* TASK BRIEF:
Your answer must be the full listing below, restated word for word, with no pictures in it.

* EXTRACTED MATERIAL:
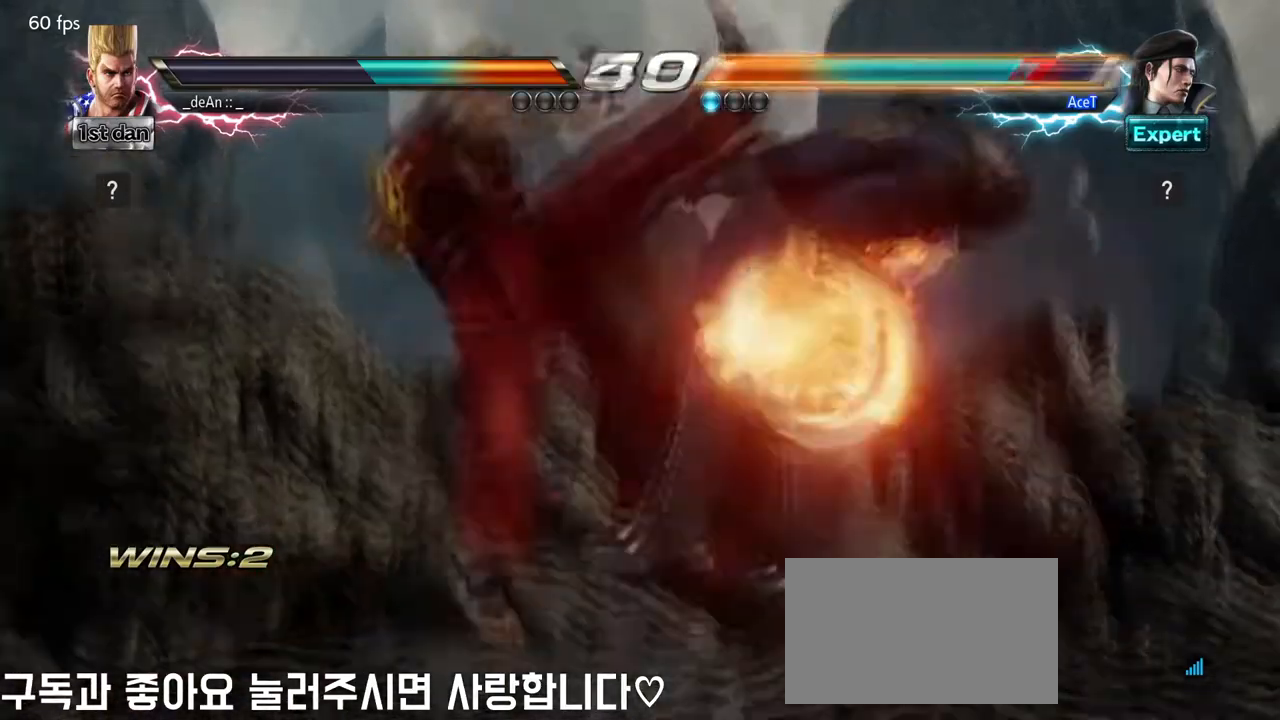
{"buttons": [], "left_stick": "left", "events": [[500, "left_stick", "left"]]}
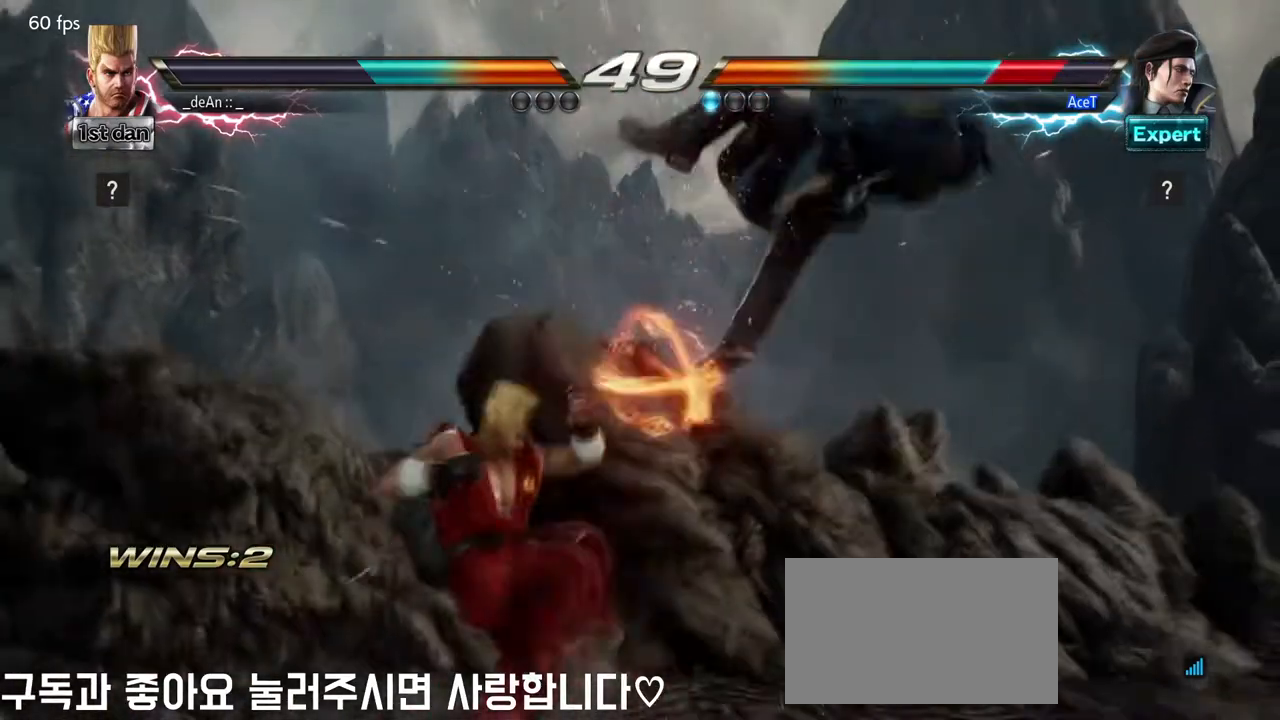
{"buttons": [], "left_stick": "center", "events": [[209, "TRIANGLE", "down"], [334, "TRIANGLE", "up"], [459, "left_stick", "center"]]}
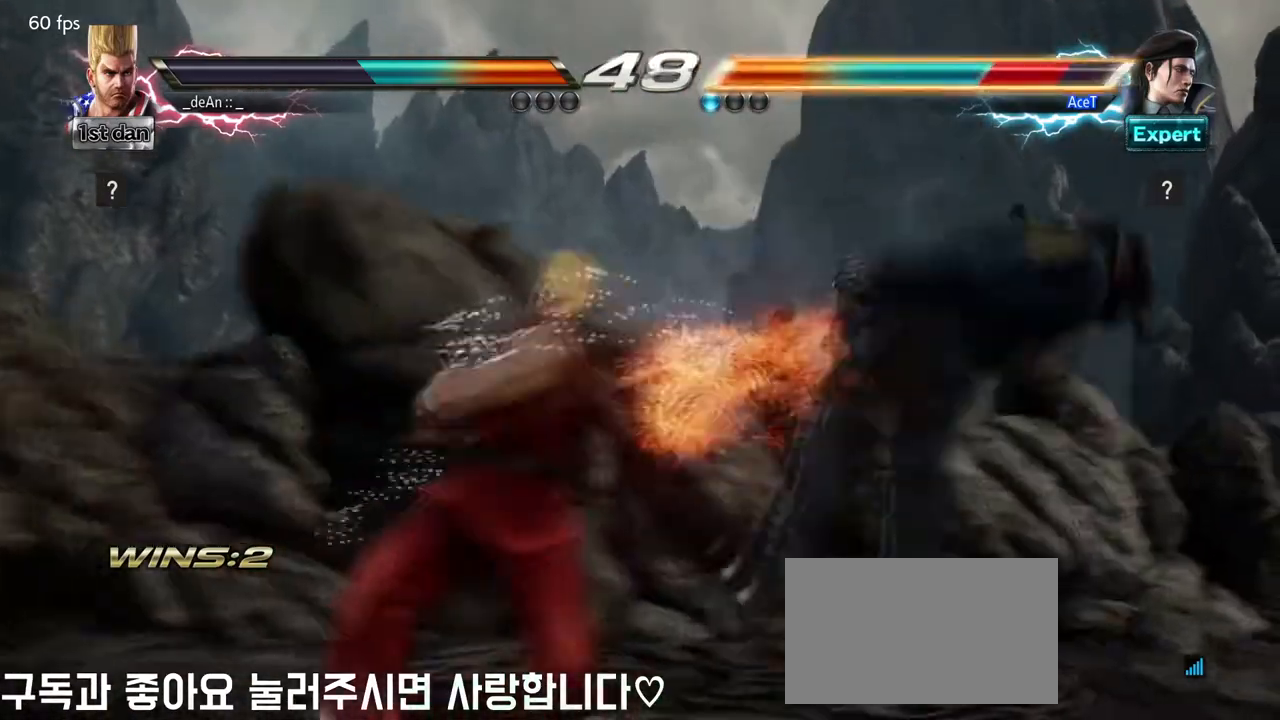
{"buttons": [], "left_stick": "center", "events": [[167, "TRIANGLE", "down"], [375, "TRIANGLE", "up"]]}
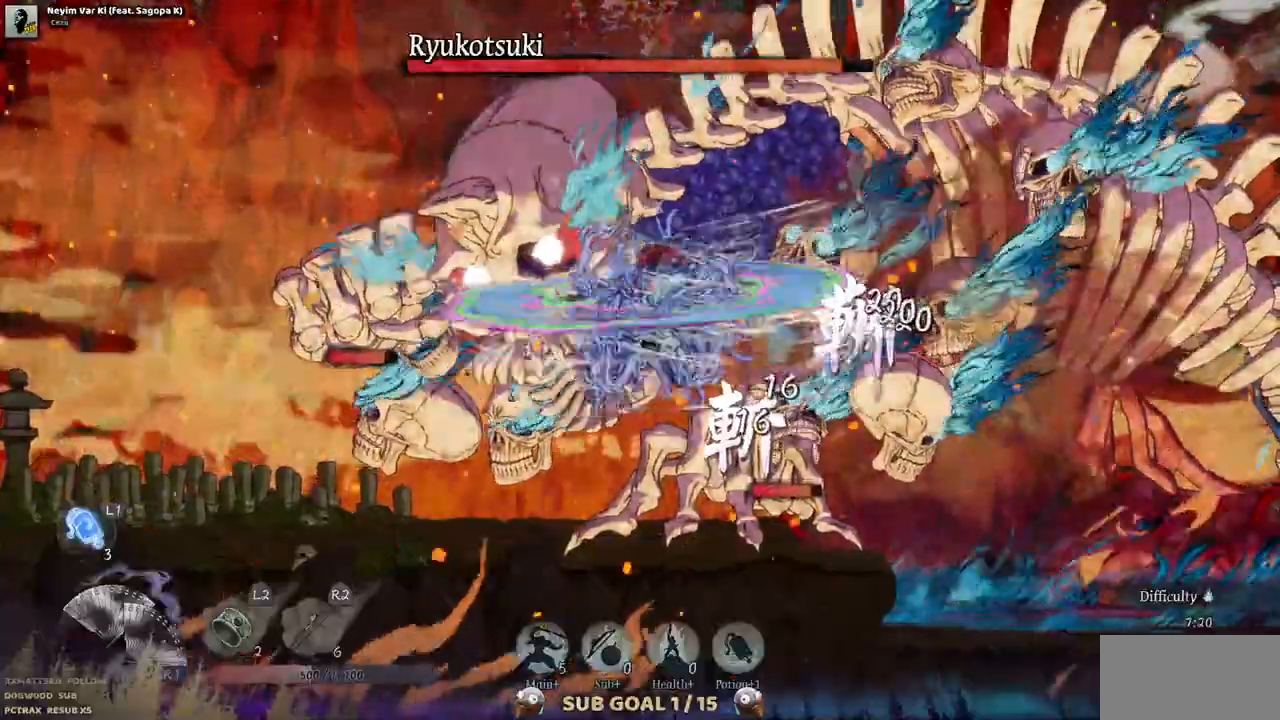
Gameplay with a controller (PlayStation layout); each line is a JSON object with the inputs held at the frame after it (dt_ms = milliseconds from this image to that frame). "events" lists button and stick changes between this image and that frame as [ms after this image, input, new state], when the widget could be followed in between. Not read: L1 L3 R1 R2 SELECT START.
{"dt_ms": 500, "buttons": ["TRIANGLE"], "left_stick": "center", "right_stick": "center", "events": [[33, "TRIANGLE", "down"], [100, "TRIANGLE", "up"], [167, "TRIANGLE", "down"], [250, "TRIANGLE", "up"], [300, "TRIANGLE", "down"], [400, "TRIANGLE", "up"], [450, "TRIANGLE", "down"]]}
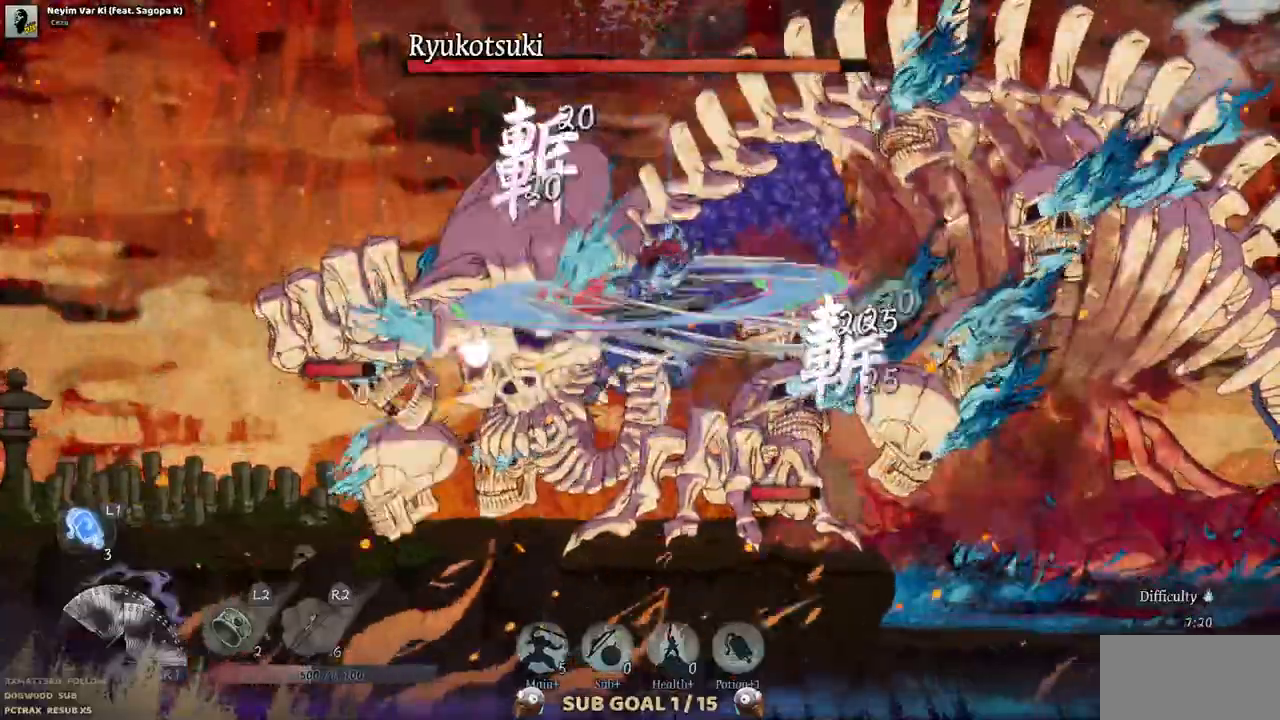
{"dt_ms": 500, "buttons": [], "left_stick": "center", "right_stick": "center", "events": [[183, "TRIANGLE", "up"], [250, "TRIANGLE", "down"], [333, "TRIANGLE", "up"], [400, "TRIANGLE", "down"], [483, "TRIANGLE", "up"]]}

* OUTPUT OF THE EXERCISE:
{"buttons": [], "left_stick": "left", "events": [[500, "left_stick", "left"]]}
{"buttons": [], "left_stick": "center", "events": [[209, "TRIANGLE", "down"], [334, "TRIANGLE", "up"], [459, "left_stick", "center"]]}
{"buttons": [], "left_stick": "center", "events": [[167, "TRIANGLE", "down"], [375, "TRIANGLE", "up"]]}
Gameplay with a controller (PlayStation layout); each line is a JSON object with the inputs held at the frame after it (dt_ms = milliseconds from this image to that frame). "events" lists button and stick changes between this image and that frame as [ms after this image, input, new state], when the widget could be followed in between. Not read: L1 L3 R1 R2 SELECT START.
{"dt_ms": 500, "buttons": ["TRIANGLE"], "left_stick": "center", "right_stick": "center", "events": [[33, "TRIANGLE", "down"], [100, "TRIANGLE", "up"], [167, "TRIANGLE", "down"], [250, "TRIANGLE", "up"], [300, "TRIANGLE", "down"], [400, "TRIANGLE", "up"], [450, "TRIANGLE", "down"]]}
{"dt_ms": 500, "buttons": [], "left_stick": "center", "right_stick": "center", "events": [[183, "TRIANGLE", "up"], [250, "TRIANGLE", "down"], [333, "TRIANGLE", "up"], [400, "TRIANGLE", "down"], [483, "TRIANGLE", "up"]]}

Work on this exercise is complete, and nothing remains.